Prompt: Could you write out the records below exactly as they appear, leaving out any pictures?

(Web document revisions)
════
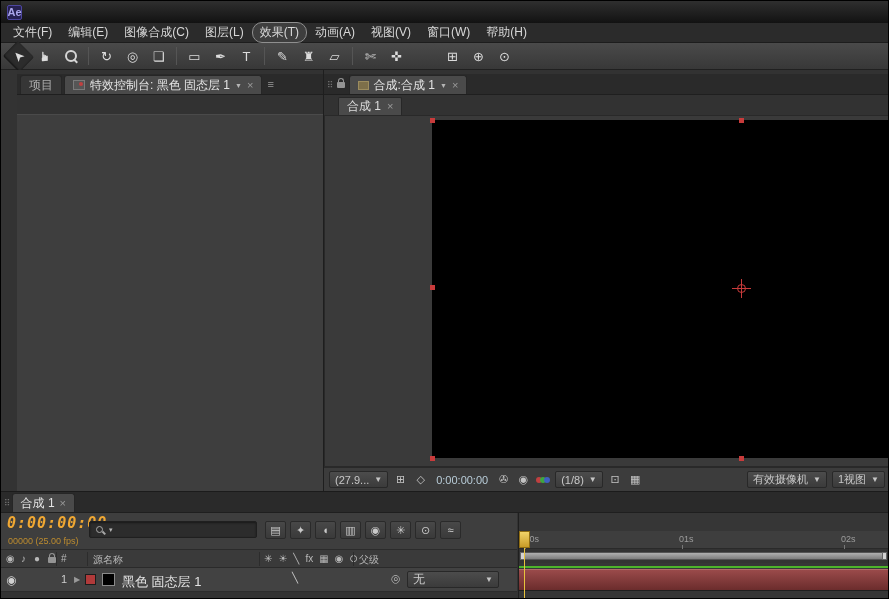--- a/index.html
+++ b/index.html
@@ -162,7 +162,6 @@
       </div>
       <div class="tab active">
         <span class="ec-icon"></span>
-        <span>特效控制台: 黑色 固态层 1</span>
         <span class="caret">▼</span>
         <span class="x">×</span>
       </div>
════
Solution below:
--- a/index.html
+++ b/index.html
@@ -162,7 +162,6 @@
       </div>
       <div class="tab active">
         <span class="ec-icon"></span>
-        <span>特效控制台: 黑色 固态层 1</span>
         <span class="caret">▼</span>
         <span class="x">×</span>
       </div>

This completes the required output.